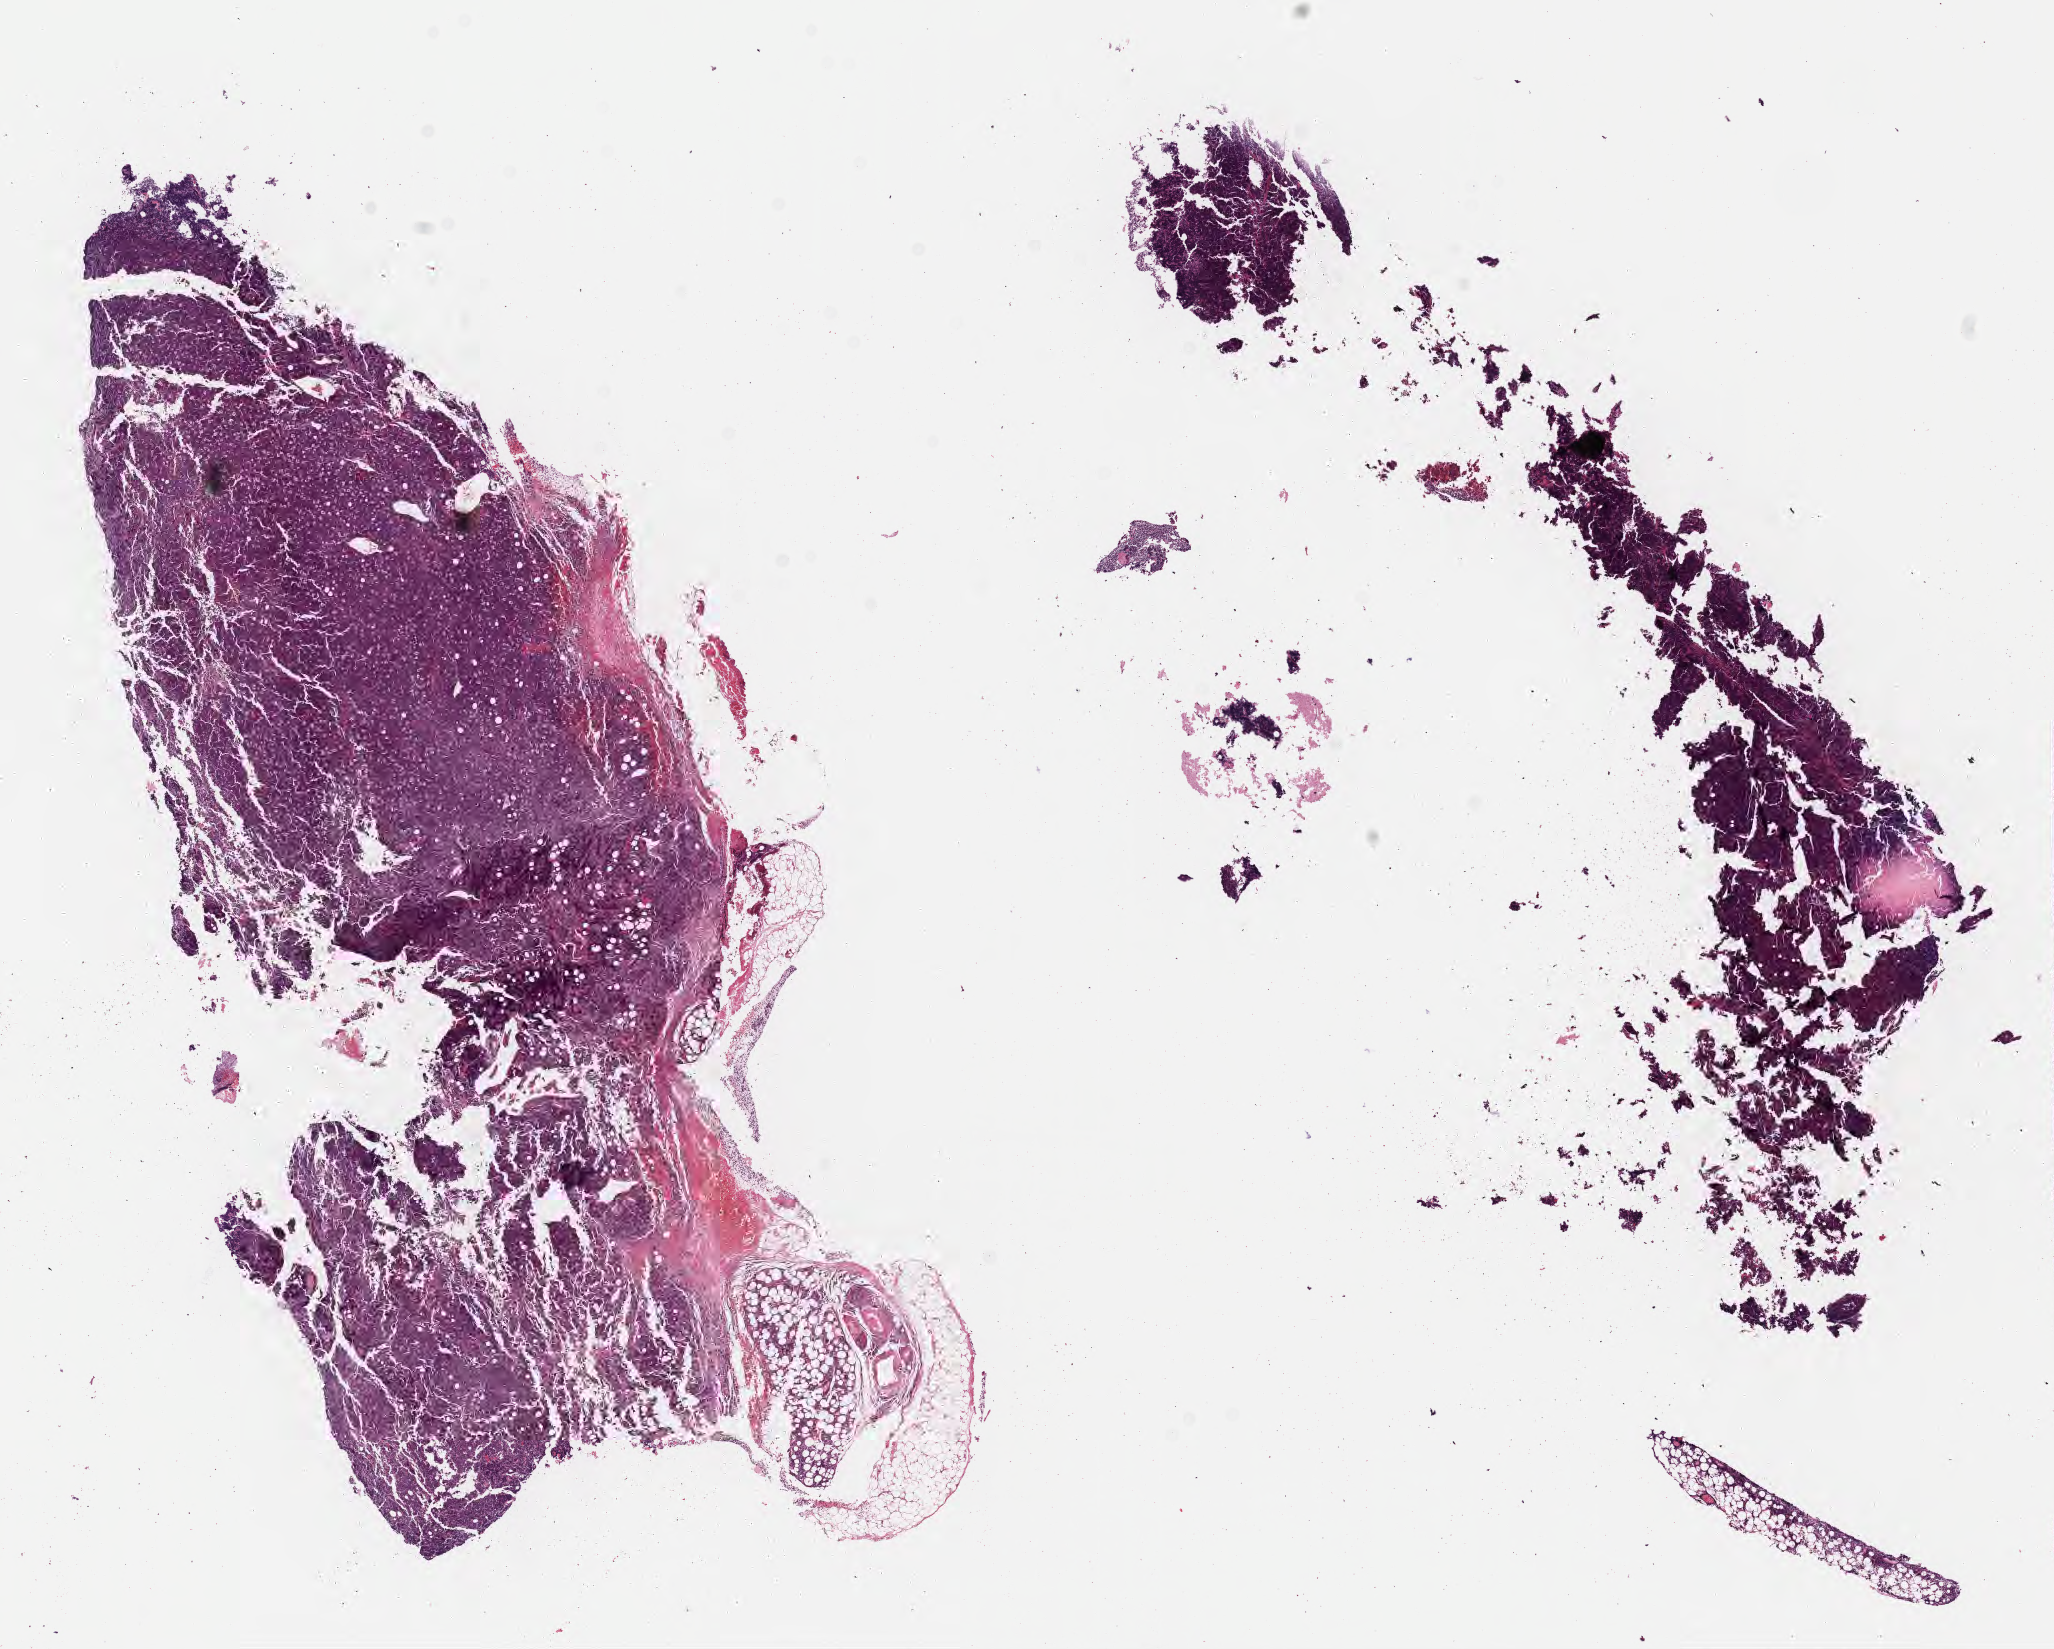
Hematoxylin and eosin (H&E) whole-slide image — low-resolution overview of the scanned area, about 16.6 x 13.3 mm, formalin-fixed paraffin-embedded section, specimen: primary tumor. Patient: female, 16 years old. Pathologist review of this section (percent, as recorded): tumor cells 90%, tumor nuclei 95%, stromal cells 10%, necrosis 0%, normal cells 0%. Infiltration values recorded for this section: lymphocyte infiltration 50%, monocyte infiltration 25%, neutrophil infiltration 0%.
Diagnosis: Burkitt lymphoma, NOS. Section: top of the tissue portion. Ann Arbor stage (patient): Stage IV.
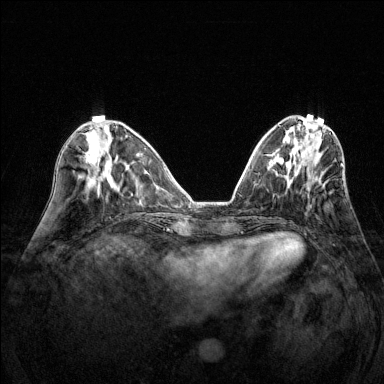
Breast MRI (dynamic contrast-enhanced), one axial slice. Dynamic contrast-enhanced series, time point 2 of 6 at this slice position (early post-contrast). 1.5 T. TE 1.7 ms, TR 4.6 ms. 1.2 mm slice thickness. 384 × 384 image matrix. Female patient.
Annotated regions visible in this slice (semi-automatically segmented with operator editing):
- enhancing-tissue mask used for the functional tumour volume (all voxels passing the contrast-enhancement thresholds inside the analysis volume; usually the tumour): bounding box [x1, y1, x2, y2] px = [287, 163, 317, 181]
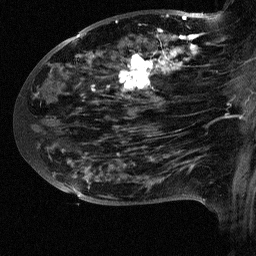
Breast MRI (dynamic contrast-enhanced), one sagittal slice; slice 33 of 64 in the series (ordered by position); dynamic contrast-enhanced study with each time point stored as its own series, time point 2 of 3 at this slice position (early post-contrast, ordered by acquisition time); 1.5 T; TE 4.5 ms, TR 11 ms; 2.5 mm slice thickness; 256 × 256 image matrix. Female patient, age 38 years. Case-level facts recorded for this patient, not image findings: setting: breast cancer imaged before/during neoadjuvant chemotherapy; receptor status: HR-positive, HER2-negative.
Structures marked on this image (semi-automatic segmentation, software-assisted and operator-edited):
- analysis volume of interest (the breast-tissue region the enhancement analysis was run in; not a lesion): bounding box <88,18,252,126> (left, top, right, bottom; pixels)
- tumour enhancement mask (voxels above the 90 % enhancement threshold inside the analysis volume of interest): <92,18,241,118>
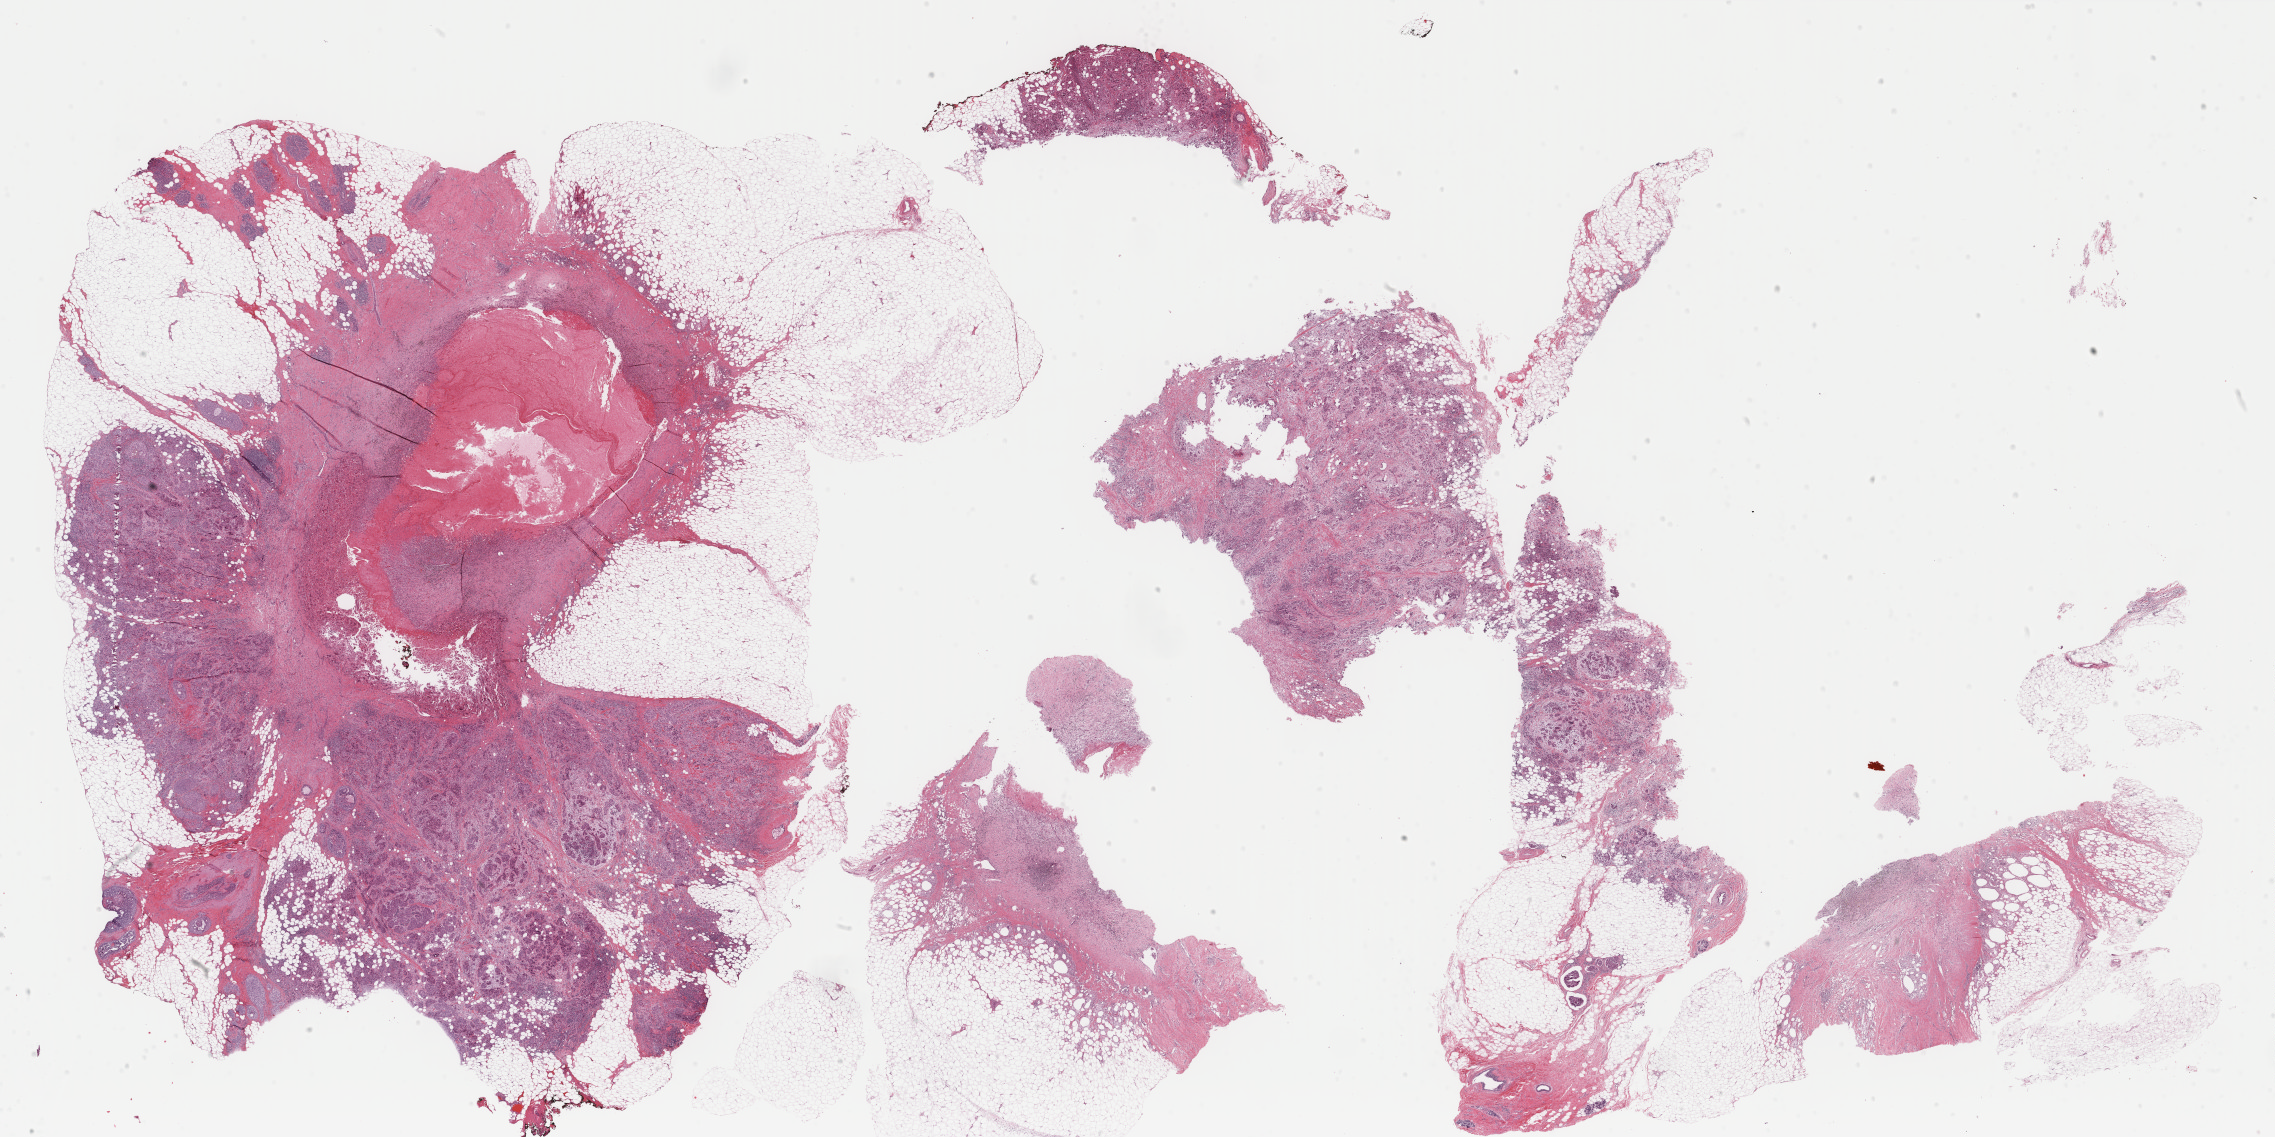
H&E whole-slide image, low-resolution overview of the scanned area, about 36.1 x 18.1 mm (acquisition: 40x scan), FFPE section, primary tumour sample from the breast. Female, age 50 years at initial diagnosis.
TNM: T1 N0 M0. Lymph nodes positive (case pathology): 0 of 4 examined. AJCC pathologic stage: I. Histologic diagnosis: Infiltrating duct carcinoma, NOS.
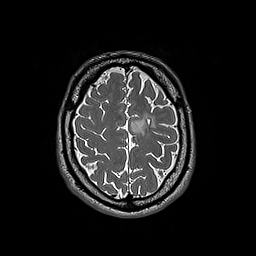
Brain MRI from a brain-tumour surgery series, one axial slice; position 53 of 192 along the scan axis; 1 mm slice thickness; 256 × 256 image matrix, field of view 250 × 250 mm. From the clinical record (not read from this slice): histopathology: Oligodendroglioma; WHO grade: 3; IDH mutation: yes.
Annotated regions visible in this slice (expert manual segmentation):
- tumour: bounding box <131,115,156,135> (left, top, right, bottom; pixels)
-- -- --
# WHAT THIS TASK INVOLVES
Print, word for word, the lines above that run from the line containing "H&E whole-slide image, low-resolution" to the line containing "Brain MRI from", both included. Keep the pictures out.

# RESULT FOR THIS TASK
H&E whole-slide image, low-resolution overview of the scanned area, about 36.1 x 18.1 mm (acquisition: 40x scan), FFPE section, primary tumour sample from the breast. Female, age 50 years at initial diagnosis.
TNM: T1 N0 M0. Lymph nodes positive (case pathology): 0 of 4 examined. AJCC pathologic stage: I. Histologic diagnosis: Infiltrating duct carcinoma, NOS.
Brain MRI from a brain-tumour surgery series, one axial slice; position 53 of 192 along the scan axis; 1 mm slice thickness; 256 × 256 image matrix, field of view 250 × 250 mm. From the clinical record (not read from this slice): histopathology: Oligodendroglioma; WHO grade: 3; IDH mutation: yes.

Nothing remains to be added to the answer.